I wrote yesterday if the D-Mat negotiations fell through his rights could fall to the team that’s next in line.
That’s true, but I don’t want to mislead you so I must stress how highly unlikely this would be. It’s like the seventh tiebreaker in the NFL playoff system. It’s there, but you’re not going to see it.
Why is this unlikely?
- The burden of proof would be on the commissioner’s office to prove the negotiations were not proper.
- Everybody wants this to work, and while the posting process has flaws, they are worth it to keep the working agreement going. An investigation would damage the working relationship, and theoretically cost MLB millions in marketing in Japan.

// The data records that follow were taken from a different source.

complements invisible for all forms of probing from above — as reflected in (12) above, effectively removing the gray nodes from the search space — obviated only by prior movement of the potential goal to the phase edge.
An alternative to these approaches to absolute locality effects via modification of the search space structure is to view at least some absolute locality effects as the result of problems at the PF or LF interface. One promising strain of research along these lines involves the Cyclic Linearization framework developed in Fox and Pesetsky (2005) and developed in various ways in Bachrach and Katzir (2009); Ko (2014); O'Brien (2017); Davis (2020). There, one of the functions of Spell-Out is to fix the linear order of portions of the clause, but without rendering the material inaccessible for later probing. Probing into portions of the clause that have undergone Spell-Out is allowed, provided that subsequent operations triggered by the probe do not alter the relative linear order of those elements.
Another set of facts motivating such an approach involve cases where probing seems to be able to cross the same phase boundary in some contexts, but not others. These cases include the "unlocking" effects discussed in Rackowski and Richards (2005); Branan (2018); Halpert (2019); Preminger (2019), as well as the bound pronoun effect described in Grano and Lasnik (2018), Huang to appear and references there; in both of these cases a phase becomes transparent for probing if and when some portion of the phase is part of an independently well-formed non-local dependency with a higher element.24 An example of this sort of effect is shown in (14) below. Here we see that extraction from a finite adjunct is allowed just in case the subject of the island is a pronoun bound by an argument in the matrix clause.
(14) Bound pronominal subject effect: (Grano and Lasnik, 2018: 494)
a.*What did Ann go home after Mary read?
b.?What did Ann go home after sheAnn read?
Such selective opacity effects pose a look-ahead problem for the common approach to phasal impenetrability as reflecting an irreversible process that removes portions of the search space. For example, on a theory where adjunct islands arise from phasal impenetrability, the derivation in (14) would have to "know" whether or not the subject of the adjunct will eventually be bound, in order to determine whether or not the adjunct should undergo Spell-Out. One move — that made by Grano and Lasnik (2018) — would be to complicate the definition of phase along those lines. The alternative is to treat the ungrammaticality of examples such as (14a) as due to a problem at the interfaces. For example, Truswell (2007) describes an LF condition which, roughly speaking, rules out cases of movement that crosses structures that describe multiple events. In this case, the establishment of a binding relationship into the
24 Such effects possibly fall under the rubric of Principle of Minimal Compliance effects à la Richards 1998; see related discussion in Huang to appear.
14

However, according to the Japanese-American agreement, if commissioner Bud Selig has reason to believe the negotiating process was compromised, or if he believes the Red Sox negotiated in bad faith, he has the authority claiming the “Best Interest in Baseball,’’ clause to award the rights to the next team in line.

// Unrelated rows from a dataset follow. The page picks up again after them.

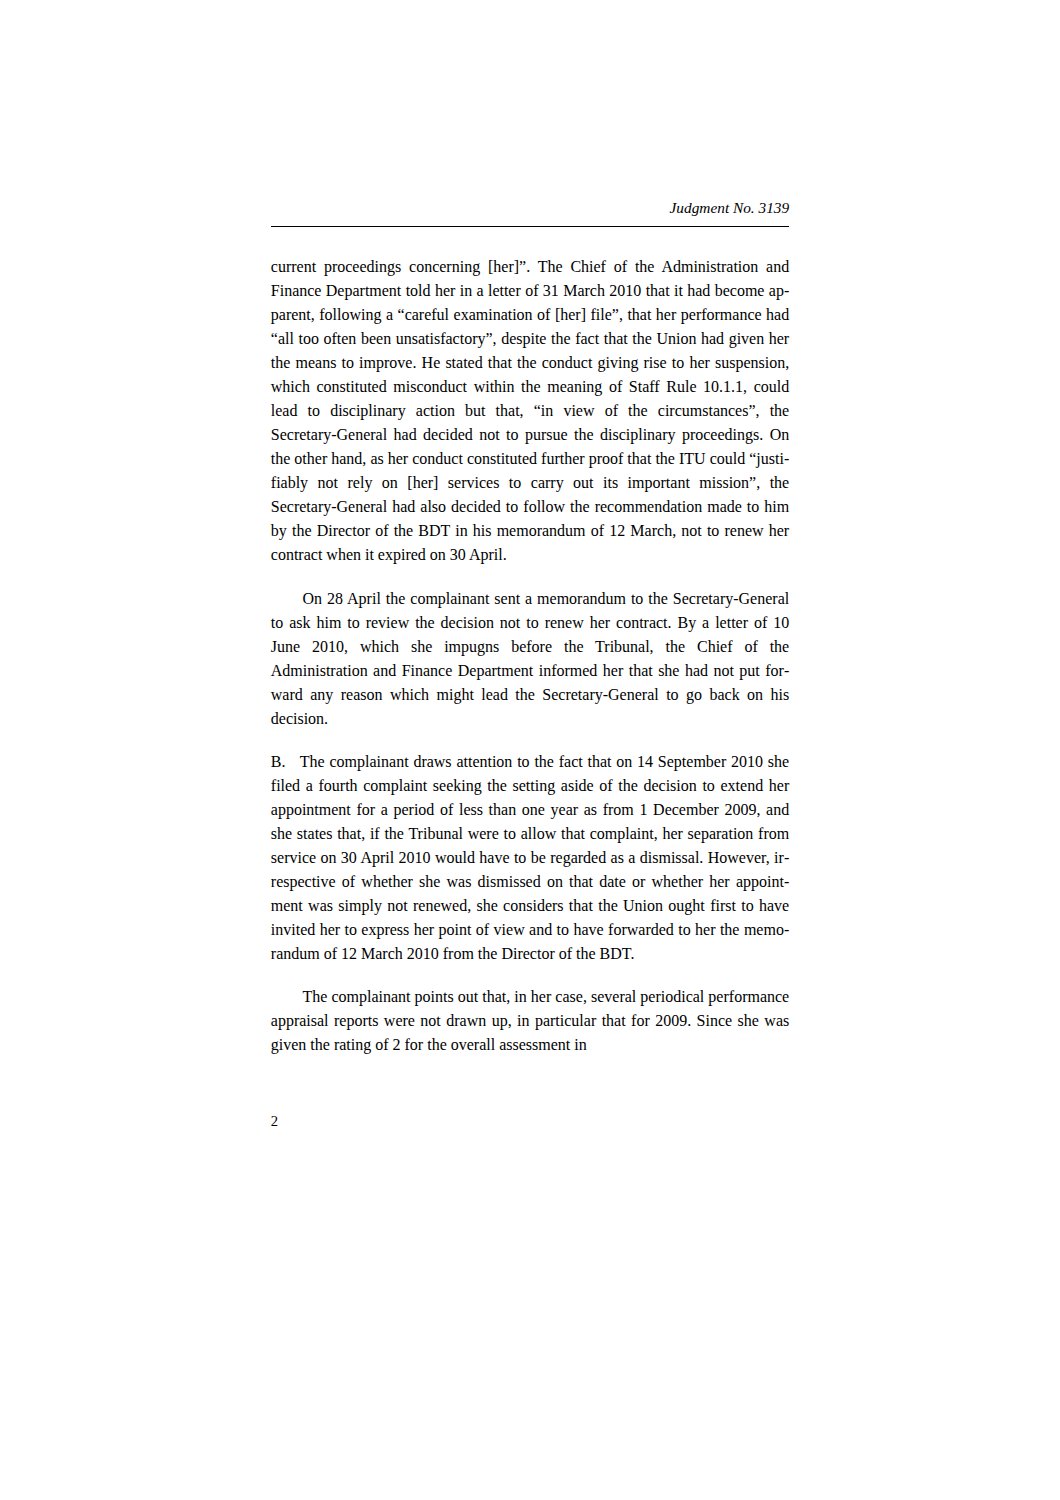Judgment No. 3139
current proceedings concerning [her]”. The Chief of the Administration and Finance Department told her in a letter of 31 March 2010 that it had become apparent, following a “careful examination of [her] file”, that her performance had “all too often been unsatisfactory”, despite the fact that the Union had given her the means to improve. He stated that the conduct giving rise to her suspension, which constituted misconduct within the meaning of Staff Rule 10.1.1, could lead to disciplinary action but that, “in view of the circumstances”, the Secretary-General had decided not to pursue the disciplinary proceedings. On the other hand, as her conduct constituted further proof that the ITU could “justifiably not rely on [her] services to carry out its important mission”, the Secretary-General had also decided to follow the recommendation made to him by the Director of the BDT in his memorandum of 12 March, not to renew her contract when it expired on 30 April.
On 28 April the complainant sent a memorandum to the Secretary-General to ask him to review the decision not to renew her contract. By a letter of 10 June 2010, which she impugns before the Tribunal, the Chief of the Administration and Finance Department informed her that she had not put forward any reason which might lead the Secretary-General to go back on his decision.
B. The complainant draws attention to the fact that on 14 September 2010 she filed a fourth complaint seeking the setting aside of the decision to extend her appointment for a period of less than one year as from 1 December 2009, and she states that, if the Tribunal were to allow that complaint, her separation from service on 30 April 2010 would have to be regarded as a dismissal. However, irrespective of whether she was dismissed on that date or whether her appointment was simply not renewed, she considers that the Union ought first to have invited her to express her point of view and to have forwarded to her the memorandum of 12 March 2010 from the Director of the BDT.
The complainant points out that, in her case, several periodical performance appraisal reports were not drawn up, in particular that for 2009. Since she was given the rating of 2 for the overall assessment in
2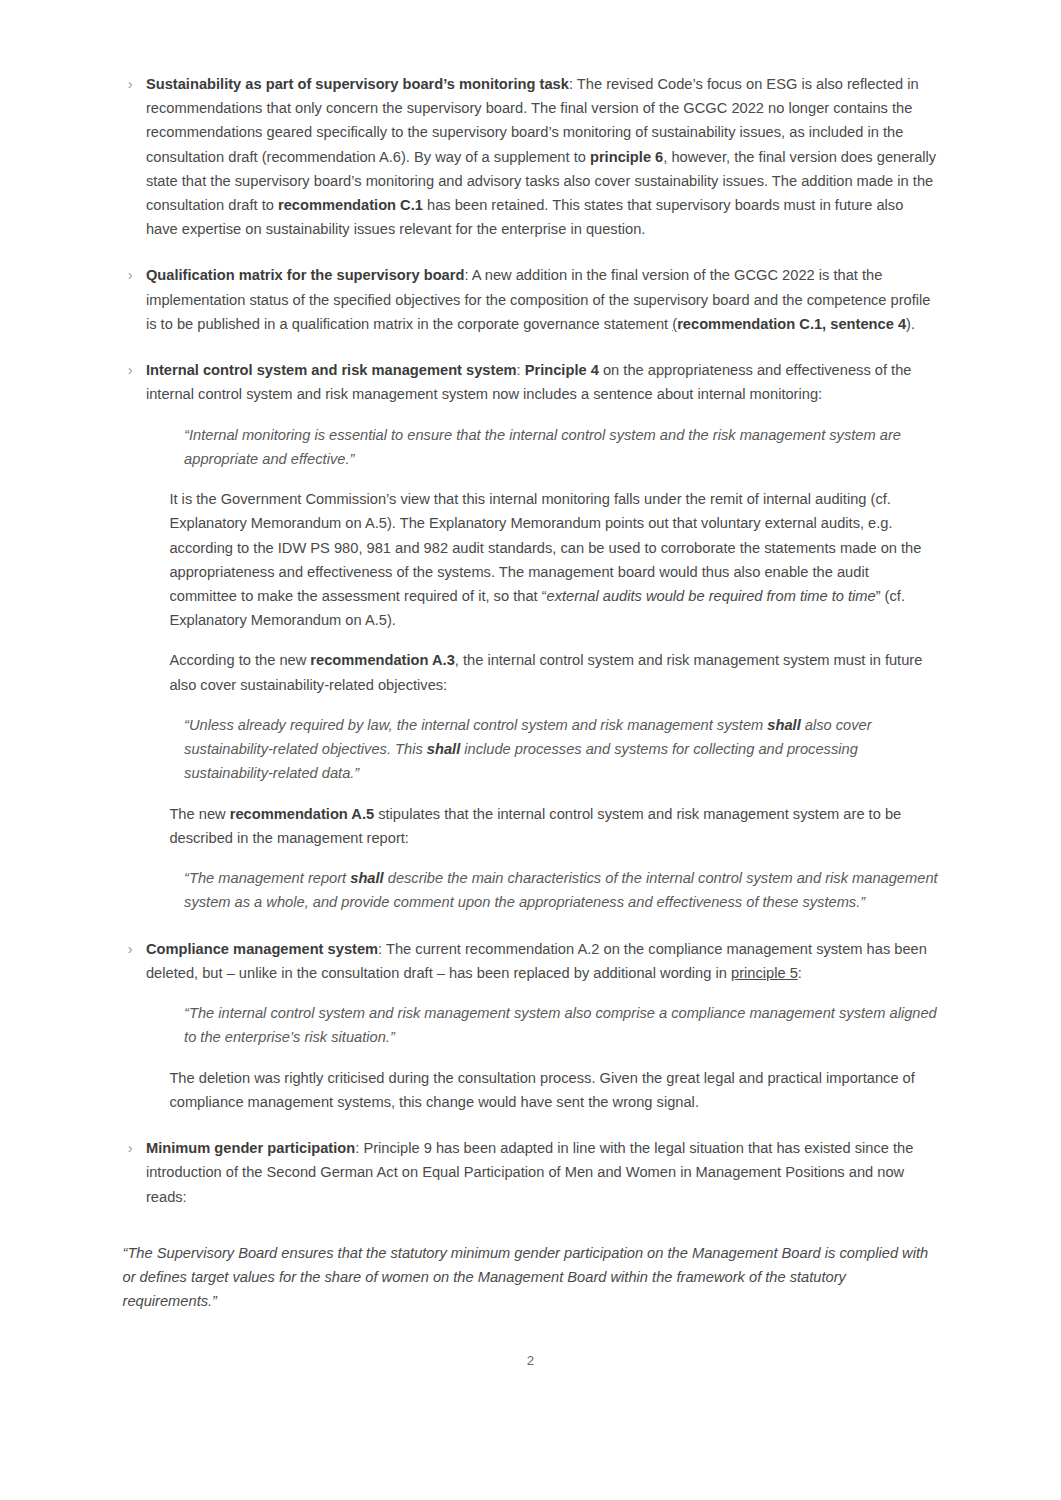Sustainability as part of supervisory board’s monitoring task: The revised Code’s focus on ESG is also reflected in recommendations that only concern the supervisory board. The final version of the GCGC 2022 no longer contains the recommendations geared specifically to the supervisory board’s monitoring of sustainability issues, as included in the consultation draft (recommendation A.6). By way of a supplement to principle 6, however, the final version does generally state that the supervisory board’s monitoring and advisory tasks also cover sustainability issues. The addition made in the consultation draft to recommendation C.1 has been retained. This states that supervisory boards must in future also have expertise on sustainability issues relevant for the enterprise in question.
Qualification matrix for the supervisory board: A new addition in the final version of the GCGC 2022 is that the implementation status of the specified objectives for the composition of the supervisory board and the competence profile is to be published in a qualification matrix in the corporate governance statement (recommendation C.1, sentence 4).
Internal control system and risk management system: Principle 4 on the appropriateness and effectiveness of the internal control system and risk management system now includes a sentence about internal monitoring:
“Internal monitoring is essential to ensure that the internal control system and the risk management system are appropriate and effective.”
It is the Government Commission’s view that this internal monitoring falls under the remit of internal auditing (cf. Explanatory Memorandum on A.5). The Explanatory Memorandum points out that voluntary external audits, e.g. according to the IDW PS 980, 981 and 982 audit standards, can be used to corroborate the statements made on the appropriateness and effectiveness of the systems. The management board would thus also enable the audit committee to make the assessment required of it, so that “external audits would be required from time to time” (cf. Explanatory Memorandum on A.5).
According to the new recommendation A.3, the internal control system and risk management system must in future also cover sustainability-related objectives:
“Unless already required by law, the internal control system and risk management system shall also cover sustainability-related objectives. This shall include processes and systems for collecting and processing sustainability-related data.”
The new recommendation A.5 stipulates that the internal control system and risk management system are to be described in the management report:
“The management report shall describe the main characteristics of the internal control system and risk management system as a whole, and provide comment upon the appropriateness and effectiveness of these systems.”
Compliance management system: The current recommendation A.2 on the compliance management system has been deleted, but – unlike in the consultation draft – has been replaced by additional wording in principle 5:
“The internal control system and risk management system also comprise a compliance management system aligned to the enterprise’s risk situation.”
The deletion was rightly criticised during the consultation process. Given the great legal and practical importance of compliance management systems, this change would have sent the wrong signal.
Minimum gender participation: Principle 9 has been adapted in line with the legal situation that has existed since the introduction of the Second German Act on Equal Participation of Men and Women in Management Positions and now reads:
“The Supervisory Board ensures that the statutory minimum gender participation on the Management Board is complied with or defines target values for the share of women on the Management Board within the framework of the statutory requirements.”
2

While this is highly unlikely, the avenue, although remote, does exist that could enable the next team in line, which reportedly is the Mets, to have a crack.
Here’s the link to this agreement: http://jpbpa.net/convention/2001_e.pdf (Paragraph 13)

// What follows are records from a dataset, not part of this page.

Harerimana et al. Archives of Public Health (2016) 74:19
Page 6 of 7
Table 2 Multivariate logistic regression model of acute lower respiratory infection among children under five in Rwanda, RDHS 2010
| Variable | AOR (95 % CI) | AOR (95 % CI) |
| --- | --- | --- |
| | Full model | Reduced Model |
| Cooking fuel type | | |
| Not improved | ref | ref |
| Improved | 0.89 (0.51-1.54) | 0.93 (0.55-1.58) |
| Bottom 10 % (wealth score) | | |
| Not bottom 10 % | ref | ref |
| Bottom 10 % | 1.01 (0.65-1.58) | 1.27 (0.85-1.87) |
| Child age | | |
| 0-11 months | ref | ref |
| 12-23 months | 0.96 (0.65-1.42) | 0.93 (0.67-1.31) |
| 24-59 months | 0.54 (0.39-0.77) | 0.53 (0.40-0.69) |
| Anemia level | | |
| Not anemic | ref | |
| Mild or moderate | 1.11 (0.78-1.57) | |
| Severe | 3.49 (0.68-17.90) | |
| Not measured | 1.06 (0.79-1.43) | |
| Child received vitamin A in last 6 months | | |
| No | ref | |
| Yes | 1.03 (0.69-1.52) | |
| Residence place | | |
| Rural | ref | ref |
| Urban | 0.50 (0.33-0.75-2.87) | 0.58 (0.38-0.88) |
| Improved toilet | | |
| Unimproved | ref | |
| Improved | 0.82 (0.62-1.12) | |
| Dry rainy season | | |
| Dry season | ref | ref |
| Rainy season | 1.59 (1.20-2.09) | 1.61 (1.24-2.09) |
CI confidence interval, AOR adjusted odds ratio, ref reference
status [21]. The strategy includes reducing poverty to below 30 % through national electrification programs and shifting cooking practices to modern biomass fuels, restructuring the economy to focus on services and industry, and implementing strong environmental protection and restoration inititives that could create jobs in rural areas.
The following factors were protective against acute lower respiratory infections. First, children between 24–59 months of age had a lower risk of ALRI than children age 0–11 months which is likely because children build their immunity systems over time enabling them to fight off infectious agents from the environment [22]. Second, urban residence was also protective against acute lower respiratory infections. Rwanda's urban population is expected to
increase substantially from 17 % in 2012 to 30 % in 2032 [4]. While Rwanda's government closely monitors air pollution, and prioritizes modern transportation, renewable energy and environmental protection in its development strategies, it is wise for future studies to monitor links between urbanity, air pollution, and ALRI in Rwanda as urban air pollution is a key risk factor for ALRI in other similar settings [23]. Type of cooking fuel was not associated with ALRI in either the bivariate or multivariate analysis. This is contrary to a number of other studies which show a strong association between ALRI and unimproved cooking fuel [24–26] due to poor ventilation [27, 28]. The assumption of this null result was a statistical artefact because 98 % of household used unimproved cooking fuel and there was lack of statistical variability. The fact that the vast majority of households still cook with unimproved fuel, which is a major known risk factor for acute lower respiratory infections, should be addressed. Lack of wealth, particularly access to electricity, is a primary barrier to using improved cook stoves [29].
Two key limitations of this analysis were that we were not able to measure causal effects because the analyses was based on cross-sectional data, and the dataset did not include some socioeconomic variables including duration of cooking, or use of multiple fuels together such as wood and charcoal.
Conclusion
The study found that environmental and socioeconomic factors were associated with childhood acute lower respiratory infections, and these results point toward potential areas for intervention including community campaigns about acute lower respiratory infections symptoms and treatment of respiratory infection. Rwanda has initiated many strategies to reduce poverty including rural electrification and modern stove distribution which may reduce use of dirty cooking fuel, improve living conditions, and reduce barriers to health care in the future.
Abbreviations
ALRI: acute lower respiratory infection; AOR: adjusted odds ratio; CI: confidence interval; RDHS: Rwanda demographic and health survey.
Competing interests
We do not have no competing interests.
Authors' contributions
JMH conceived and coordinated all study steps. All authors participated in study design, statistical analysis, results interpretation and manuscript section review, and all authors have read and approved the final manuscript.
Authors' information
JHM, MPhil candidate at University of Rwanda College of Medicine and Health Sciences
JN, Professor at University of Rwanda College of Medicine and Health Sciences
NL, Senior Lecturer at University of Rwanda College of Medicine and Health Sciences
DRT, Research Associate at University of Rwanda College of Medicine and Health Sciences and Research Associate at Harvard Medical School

All sides want this to happen by Thursday’s deadline and here’s why:
- The Red Sox obviously want the pitcher.
- D-Mat wants to play in the US, and it’s up to agent Scott Boras to make it happen.
- The Japanese market is rich in potential clients for Boras, and he doesn’t want to jeopardize that by not letting this deal happen.
- MLB obviously wants a deal in the interest of peace and maintaining its relationship with Japan.